Hubert-Félix Thiéfaine – Stratégie De L’inespoir

Stratégie De L’inespoir
Hubert-Félix Thiéfaine
2014
Columbia/Sony Music

Hubert-Félix Thiéfaine Stratégie De L’inespoir

Depuis le temps que le barde franc-comtois nous livre, à dates régulières, le fruit de ses dernières élucubrations poético-surréalistes, le complétiste amateur a largement eu matière à compiler un dictionnaire volumineux uniquement constitué des néologismes, barbarismes ou autres expressions consacrées nées de l’esprit torturé du natif de Dole (Jura). Et c’est bien pour cela que l’on aime (ou déteste) le travail du (bientôt) septuagénaire. En effet, pratiquer l’explication de texte des vers du bonhomme relève de la gageure tant l’auteur s’est toujours fait fort d’éviter, coûte que coûte, le cliché ou la formulation ressassée. Au risque de frôler (souvent) l’hermétisme littéraire. Loin de l’excellence formelle d’un Bashung ou de la poésie naturelle d’un Murat (tout en veillant à se tenir à des kilomètres de la vacuité habituelle du reste de la production française), Thiéfaine propose une écriture unique, souvent déroutante, parfois inutilement absconse, mais toujours personnelle.
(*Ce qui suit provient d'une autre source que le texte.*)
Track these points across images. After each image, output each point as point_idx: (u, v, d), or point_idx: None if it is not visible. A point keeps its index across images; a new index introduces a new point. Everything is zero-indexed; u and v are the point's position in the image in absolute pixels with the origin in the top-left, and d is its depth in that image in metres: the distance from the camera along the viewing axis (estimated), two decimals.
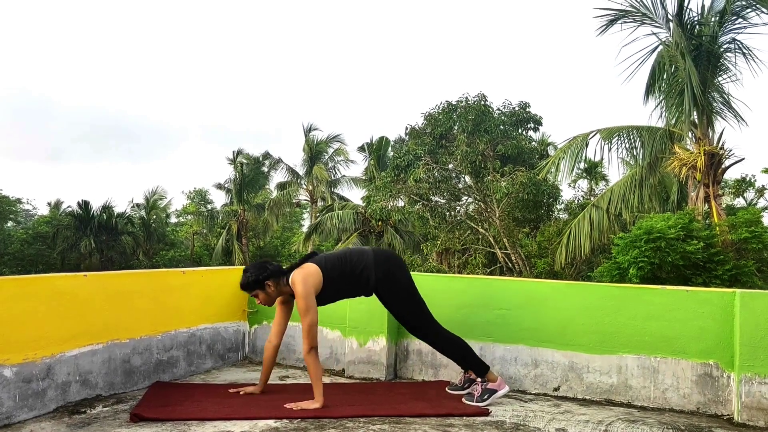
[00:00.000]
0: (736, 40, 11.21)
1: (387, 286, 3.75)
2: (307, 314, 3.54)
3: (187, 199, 43.97)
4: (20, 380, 3.26)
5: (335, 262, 3.73)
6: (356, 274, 3.72)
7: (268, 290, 3.69)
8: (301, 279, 3.60)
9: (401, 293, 3.78)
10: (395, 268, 3.79)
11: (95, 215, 31.50)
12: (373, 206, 18.97)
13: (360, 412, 3.45)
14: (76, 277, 3.73)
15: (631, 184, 13.11)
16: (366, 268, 3.71)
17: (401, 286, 3.78)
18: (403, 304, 3.80)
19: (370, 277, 3.71)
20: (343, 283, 3.73)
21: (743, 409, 3.49)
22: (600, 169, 22.50)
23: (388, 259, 3.83)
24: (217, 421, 3.27)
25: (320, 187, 30.93)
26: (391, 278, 3.75)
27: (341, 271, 3.70)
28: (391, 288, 3.77)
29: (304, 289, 3.57)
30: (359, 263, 3.73)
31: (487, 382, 3.74)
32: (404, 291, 3.79)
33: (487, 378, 3.76)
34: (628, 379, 3.84)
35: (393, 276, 3.76)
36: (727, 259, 8.83)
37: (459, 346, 3.83)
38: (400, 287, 3.78)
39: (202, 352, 4.52)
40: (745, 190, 23.66)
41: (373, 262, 3.73)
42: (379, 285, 3.74)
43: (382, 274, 3.72)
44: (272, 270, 3.71)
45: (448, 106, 17.99)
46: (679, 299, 3.78)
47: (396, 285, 3.76)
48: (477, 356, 3.85)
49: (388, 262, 3.79)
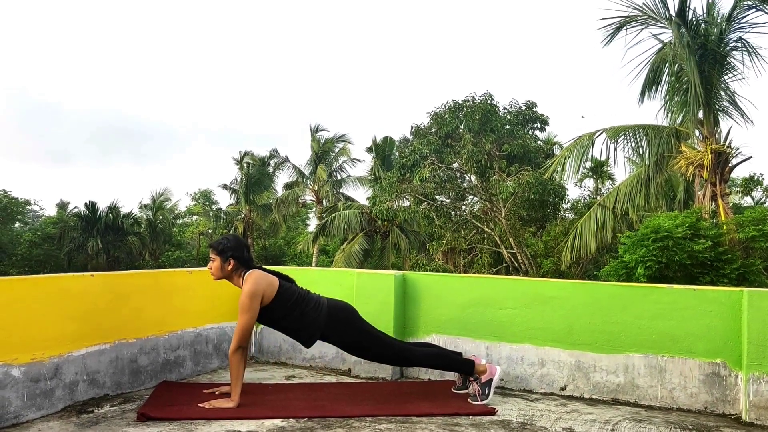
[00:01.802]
0: (742, 39, 11.17)
1: (339, 337, 3.70)
2: (245, 313, 3.49)
3: (191, 200, 44.10)
4: (28, 380, 3.28)
5: (295, 293, 3.66)
6: (305, 316, 3.63)
7: (225, 265, 3.61)
8: (254, 279, 3.55)
9: (357, 340, 3.72)
10: (347, 321, 3.70)
11: (102, 216, 31.65)
12: (378, 206, 18.98)
13: (366, 412, 3.46)
14: (83, 277, 3.74)
15: (638, 183, 13.06)
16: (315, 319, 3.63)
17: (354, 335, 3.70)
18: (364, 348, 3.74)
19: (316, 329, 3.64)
20: (291, 314, 3.62)
21: (751, 408, 3.47)
22: (606, 168, 22.43)
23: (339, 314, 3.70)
24: (224, 420, 3.28)
25: (326, 187, 30.95)
26: (342, 331, 3.69)
27: (295, 304, 3.62)
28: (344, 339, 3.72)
29: (252, 289, 3.51)
30: (313, 310, 3.64)
31: (480, 377, 3.74)
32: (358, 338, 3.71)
33: (477, 373, 3.76)
34: (635, 379, 3.82)
35: (344, 329, 3.69)
36: (735, 258, 8.79)
37: (435, 356, 3.82)
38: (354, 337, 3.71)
39: (209, 351, 4.53)
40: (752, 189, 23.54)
41: (326, 315, 3.64)
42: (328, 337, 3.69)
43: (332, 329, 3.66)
44: (244, 255, 3.64)
45: (455, 106, 17.99)
46: (686, 298, 3.76)
47: (348, 336, 3.70)
48: (456, 358, 3.83)
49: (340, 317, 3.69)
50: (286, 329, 3.72)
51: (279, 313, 3.62)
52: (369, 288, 4.45)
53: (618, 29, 11.90)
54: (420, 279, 4.50)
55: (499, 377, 3.77)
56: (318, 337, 3.68)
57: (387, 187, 18.49)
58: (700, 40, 11.26)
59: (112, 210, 32.07)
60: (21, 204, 36.31)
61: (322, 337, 3.69)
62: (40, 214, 43.37)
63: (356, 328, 3.70)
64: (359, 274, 4.59)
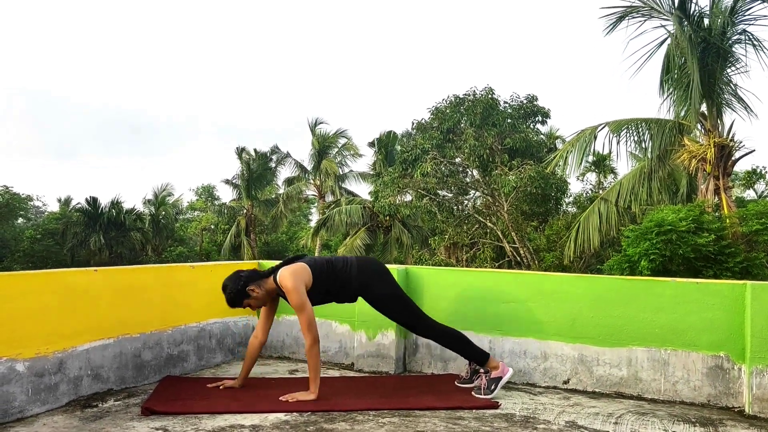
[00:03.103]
0: (746, 32, 11.12)
1: (372, 293, 3.80)
2: (302, 309, 3.55)
3: (194, 195, 44.13)
4: (32, 374, 3.29)
5: (323, 265, 3.75)
6: (340, 280, 3.76)
7: (254, 295, 3.69)
8: (290, 274, 3.61)
9: (388, 298, 3.80)
10: (378, 274, 3.82)
11: (104, 212, 31.68)
12: (380, 201, 18.97)
13: (369, 406, 3.46)
14: (86, 272, 3.75)
15: (640, 176, 13.03)
16: (349, 277, 3.75)
17: (386, 292, 3.80)
18: (392, 308, 3.82)
19: (353, 286, 3.76)
20: (330, 285, 3.75)
21: (754, 401, 3.47)
22: (608, 162, 22.38)
23: (370, 266, 3.85)
24: (228, 414, 3.29)
25: (328, 182, 30.93)
26: (375, 285, 3.78)
27: (327, 275, 3.73)
28: (376, 295, 3.80)
29: (294, 284, 3.57)
30: (343, 271, 3.76)
31: (490, 372, 3.75)
32: (390, 295, 3.80)
33: (488, 367, 3.76)
34: (638, 372, 3.82)
35: (377, 283, 3.79)
36: (738, 252, 8.78)
37: (455, 338, 3.85)
38: (386, 293, 3.80)
39: (212, 346, 4.54)
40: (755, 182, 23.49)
41: (356, 271, 3.77)
42: (365, 292, 3.80)
43: (365, 282, 3.77)
44: (247, 276, 3.71)
45: (456, 100, 17.95)
46: (690, 291, 3.76)
47: (380, 291, 3.79)
48: (475, 346, 3.86)
49: (371, 270, 3.82)
50: (328, 298, 3.84)
51: (320, 288, 3.72)
52: None
53: (620, 19, 11.83)
54: (423, 273, 4.50)
55: (509, 378, 3.76)
56: (356, 289, 3.78)
57: (389, 182, 18.47)
58: (702, 33, 11.21)
59: (115, 205, 32.09)
60: (23, 200, 36.35)
61: (360, 291, 3.78)
62: (42, 209, 43.45)
63: (387, 282, 3.81)
64: None
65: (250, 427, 3.10)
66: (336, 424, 3.16)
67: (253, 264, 5.01)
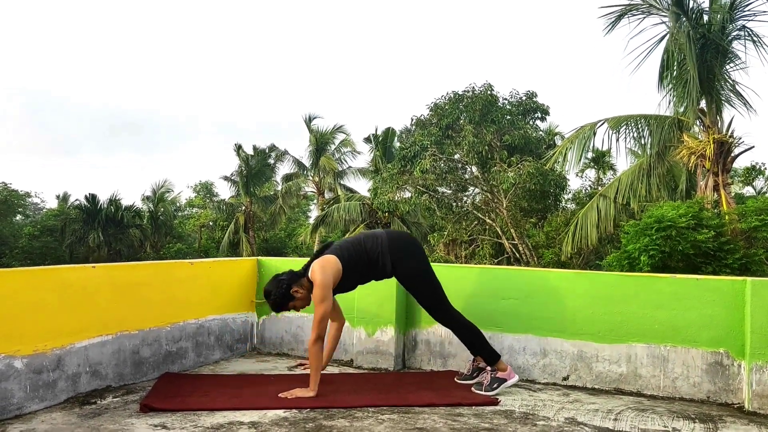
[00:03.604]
0: (746, 28, 11.10)
1: (403, 268, 3.76)
2: (321, 303, 3.55)
3: (192, 192, 44.07)
4: (31, 371, 3.27)
5: (351, 250, 3.74)
6: (373, 260, 3.74)
7: (298, 296, 3.71)
8: (320, 268, 3.62)
9: (418, 274, 3.79)
10: (410, 248, 3.82)
11: (103, 208, 31.64)
12: (379, 198, 18.95)
13: (369, 402, 3.46)
14: (84, 268, 3.74)
15: (639, 173, 13.03)
16: (381, 254, 3.73)
17: (418, 267, 3.79)
18: (420, 285, 3.80)
19: (386, 262, 3.74)
20: (362, 268, 3.75)
21: (754, 397, 3.47)
22: (608, 158, 22.37)
23: (402, 240, 3.85)
24: (227, 411, 3.28)
25: (327, 179, 30.91)
26: (406, 259, 3.77)
27: (358, 259, 3.73)
28: (408, 270, 3.77)
29: (323, 279, 3.59)
30: (374, 248, 3.74)
31: (497, 371, 3.73)
32: (421, 271, 3.80)
33: (496, 367, 3.75)
34: (638, 368, 3.82)
35: (408, 257, 3.78)
36: (737, 248, 8.77)
37: (474, 333, 3.82)
38: (417, 268, 3.79)
39: (211, 343, 4.53)
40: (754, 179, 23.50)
41: (387, 246, 3.75)
42: (396, 267, 3.75)
43: (397, 256, 3.74)
44: (288, 278, 3.72)
45: (455, 97, 17.93)
46: (689, 288, 3.75)
47: (412, 266, 3.77)
48: (489, 344, 3.85)
49: (403, 243, 3.82)
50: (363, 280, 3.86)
51: (353, 274, 3.74)
52: None
53: (619, 17, 11.84)
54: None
55: (512, 383, 3.74)
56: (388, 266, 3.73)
57: (388, 178, 18.45)
58: (701, 30, 11.19)
59: (113, 202, 32.05)
60: (21, 197, 36.29)
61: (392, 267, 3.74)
62: (41, 206, 43.38)
63: (418, 259, 3.79)
64: None
65: (249, 423, 3.09)
66: (335, 420, 3.15)
67: (252, 260, 5.01)
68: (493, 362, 3.77)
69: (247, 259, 5.08)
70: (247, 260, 5.06)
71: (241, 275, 4.85)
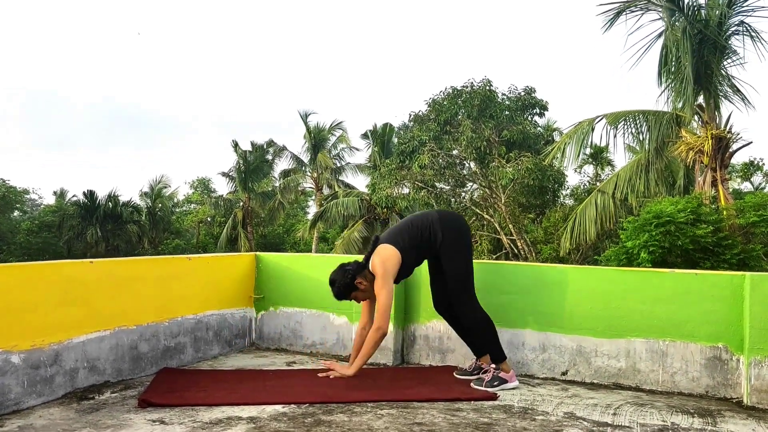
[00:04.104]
0: (744, 23, 11.09)
1: (448, 239, 3.77)
2: (381, 293, 3.62)
3: (190, 189, 44.03)
4: (28, 366, 3.26)
5: (404, 234, 3.79)
6: (425, 237, 3.78)
7: (361, 287, 3.75)
8: (380, 260, 3.69)
9: (460, 248, 3.80)
10: (458, 223, 3.86)
11: (101, 204, 31.60)
12: (378, 194, 18.94)
13: (368, 397, 3.45)
14: (82, 263, 3.73)
15: (638, 168, 13.03)
16: (432, 229, 3.78)
17: (461, 240, 3.81)
18: (458, 259, 3.79)
19: (437, 235, 3.76)
20: (417, 248, 3.79)
21: (753, 392, 3.47)
22: (606, 154, 22.38)
23: (451, 216, 3.91)
24: (225, 406, 3.27)
25: (325, 175, 30.89)
26: (453, 230, 3.80)
27: (412, 241, 3.77)
28: (451, 241, 3.78)
29: (384, 270, 3.65)
30: (425, 225, 3.79)
31: (500, 371, 3.73)
32: (463, 246, 3.82)
33: (500, 367, 3.74)
34: (637, 363, 3.82)
35: (455, 230, 3.82)
36: (735, 244, 8.79)
37: (490, 330, 3.80)
38: (460, 240, 3.81)
39: (209, 338, 4.52)
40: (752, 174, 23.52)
41: (438, 220, 3.80)
42: (444, 238, 3.76)
43: (446, 228, 3.78)
44: (354, 268, 3.78)
45: (453, 92, 17.92)
46: (688, 283, 3.75)
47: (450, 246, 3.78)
48: (499, 341, 3.81)
49: (452, 218, 3.88)
50: (421, 260, 3.92)
51: (411, 259, 3.81)
52: None
53: (618, 14, 11.83)
54: (421, 265, 4.47)
55: (512, 387, 3.71)
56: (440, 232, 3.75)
57: (386, 174, 18.44)
58: (699, 25, 11.18)
59: (111, 198, 32.01)
60: (19, 193, 36.24)
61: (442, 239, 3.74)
62: (38, 203, 43.32)
63: (462, 241, 3.81)
64: (359, 259, 4.56)
65: (248, 419, 3.08)
66: (334, 415, 3.14)
67: (250, 255, 5.00)
68: (499, 361, 3.75)
69: (245, 255, 5.07)
70: (245, 255, 5.05)
71: (239, 271, 4.84)
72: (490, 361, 3.82)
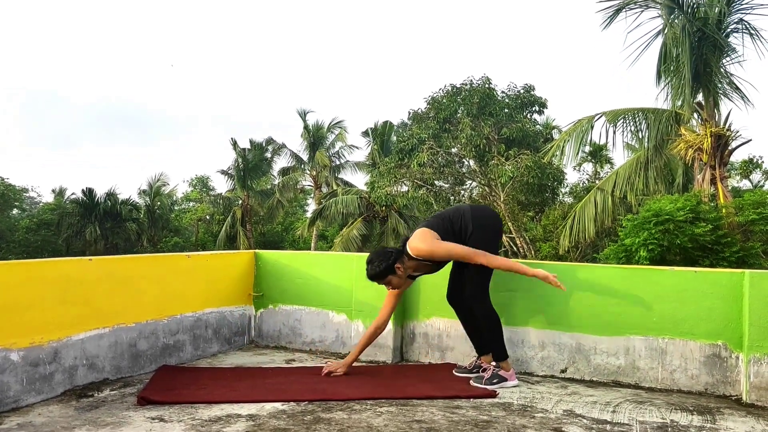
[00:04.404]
0: (743, 21, 11.09)
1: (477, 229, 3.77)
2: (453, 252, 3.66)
3: (189, 186, 44.00)
4: (27, 364, 3.26)
5: (439, 223, 3.81)
6: (456, 230, 3.79)
7: (398, 273, 3.75)
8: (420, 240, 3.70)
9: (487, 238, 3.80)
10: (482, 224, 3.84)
11: (100, 202, 31.58)
12: (377, 191, 18.94)
13: (367, 395, 3.45)
14: (81, 261, 3.72)
15: (637, 166, 13.04)
16: (464, 221, 3.79)
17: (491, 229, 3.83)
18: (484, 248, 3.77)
19: (468, 228, 3.77)
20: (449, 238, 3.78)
21: (752, 389, 3.47)
22: (605, 152, 22.38)
23: (483, 210, 3.91)
24: (224, 404, 3.27)
25: (324, 173, 30.88)
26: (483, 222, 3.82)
27: (445, 231, 3.78)
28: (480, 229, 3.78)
29: (430, 240, 3.68)
30: (457, 218, 3.80)
31: (500, 369, 3.73)
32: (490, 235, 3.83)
33: (501, 365, 3.74)
34: (636, 361, 3.82)
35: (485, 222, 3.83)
36: (734, 241, 8.79)
37: (497, 329, 3.79)
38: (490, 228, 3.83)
39: (208, 336, 4.52)
40: (751, 172, 23.53)
41: (470, 215, 3.81)
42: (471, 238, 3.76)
43: (477, 222, 3.79)
44: (397, 252, 3.79)
45: (452, 90, 17.91)
46: (688, 280, 3.75)
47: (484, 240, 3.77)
48: (503, 340, 3.81)
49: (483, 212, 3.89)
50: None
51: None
52: None
53: (618, 11, 11.82)
54: None
55: (512, 386, 3.70)
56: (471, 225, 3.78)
57: (385, 172, 18.43)
58: (698, 23, 11.17)
59: (110, 196, 31.98)
60: (18, 191, 36.20)
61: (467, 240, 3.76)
62: (37, 201, 43.27)
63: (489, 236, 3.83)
64: (359, 257, 4.56)
65: (247, 416, 3.08)
66: (333, 413, 3.14)
67: (249, 253, 4.99)
68: (501, 359, 3.75)
69: (244, 253, 5.06)
70: (244, 253, 5.04)
71: (238, 268, 4.84)
72: (490, 360, 3.82)
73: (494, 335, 3.79)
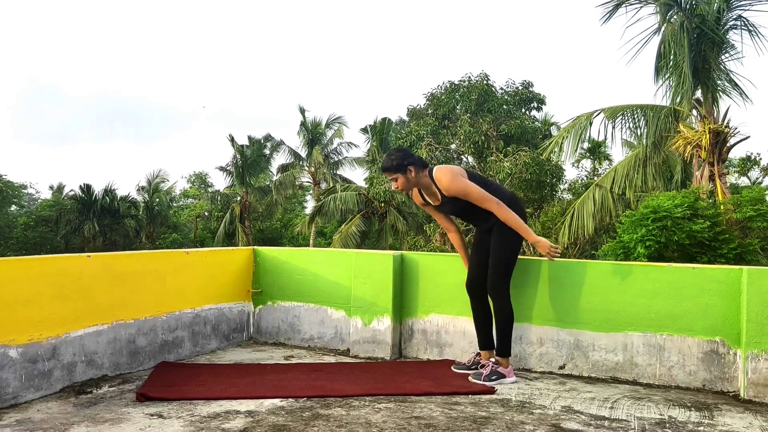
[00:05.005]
0: (742, 17, 11.07)
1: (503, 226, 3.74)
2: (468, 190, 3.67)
3: (187, 183, 43.95)
4: (26, 360, 3.26)
5: (477, 178, 3.82)
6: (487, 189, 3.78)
7: (408, 175, 3.74)
8: (448, 169, 3.73)
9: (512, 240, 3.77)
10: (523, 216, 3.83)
11: (98, 199, 31.54)
12: (375, 188, 18.93)
13: (366, 391, 3.46)
14: (80, 258, 3.72)
15: (635, 163, 13.03)
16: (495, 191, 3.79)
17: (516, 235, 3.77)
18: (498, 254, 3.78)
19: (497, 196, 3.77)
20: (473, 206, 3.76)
21: (749, 385, 3.48)
22: (604, 148, 22.38)
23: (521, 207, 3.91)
24: (223, 400, 3.28)
25: (322, 169, 30.86)
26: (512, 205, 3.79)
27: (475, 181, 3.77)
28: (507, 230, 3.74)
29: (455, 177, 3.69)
30: (496, 192, 3.78)
31: (499, 365, 3.74)
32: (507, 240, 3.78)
33: (500, 362, 3.75)
34: (634, 357, 3.83)
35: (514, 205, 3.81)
36: (732, 238, 8.78)
37: (509, 324, 3.79)
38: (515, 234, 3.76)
39: (207, 332, 4.52)
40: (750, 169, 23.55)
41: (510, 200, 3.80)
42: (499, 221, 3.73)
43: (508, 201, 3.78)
44: (417, 157, 3.82)
45: (451, 86, 17.89)
46: (686, 277, 3.75)
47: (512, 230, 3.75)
48: (510, 337, 3.81)
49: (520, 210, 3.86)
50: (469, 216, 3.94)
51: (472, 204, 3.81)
52: (367, 268, 4.43)
53: (617, 7, 11.80)
54: (418, 259, 4.48)
55: (510, 382, 3.71)
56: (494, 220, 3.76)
57: None
58: (697, 20, 11.16)
59: (108, 193, 31.94)
60: (17, 188, 36.15)
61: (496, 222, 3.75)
62: (36, 197, 43.21)
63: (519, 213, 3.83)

Il n’y a qu’à égrener la liste de quelques chansons de sa dernière livraison pour se convaincre que l’on ne vient pas d’acquérir le dernier méfait sonore d’un Bruel ou d’un Garou : « Karaganda (Camp 99) », « Résilience Zéro » ou « Retour à Célingrad » ne sont pas des titres que l’on trouve sous le sabot d’un cheval de hit-parade. Ainsi, les vers du bonhomme donneront à nouveau du fil à retordre à l’exégète en goguette, tout en continuant de combler d’aise le public habituel et, donc, habitué. Musicalement, depuis son précédent disque, le très bon « Suppléments De Mensonge », paru en 2011, Thiéfaine a creusé son sillon en produisant un rock simple mais racé, souvent très proche de celui entendu chez Jacques Higelin (« Mytilène Island ») ou sur le Bashung de « Bleu Pétrole » (« Amour Désaffecté »).

Hubert-Félix Thiéfaine

Il est d’ailleurs piquant de constater que, sur scène, l’ambiance envoûtante créée, tant par le charisme naturel du chanteur ( qui n’a rien perdu de sa force même si, de plus en plus, on jurerait entendre le grand Ferré nous conter poème) que par la qualité des musiciens l’accompagnant, n’est pas sans rappeler la « Tournée Des Grands Espaces », du regretté Bashung justement.

Mais force est de reconnaître que l’industrie musicale hexagonale a bien de la chance de pouvoir encore compter sur l’originalité des derniers trublions chantants. Higelin, Murat, Décamps, Thiéfaine, Manset : devenez centenaires, la relève n’est pas assurée.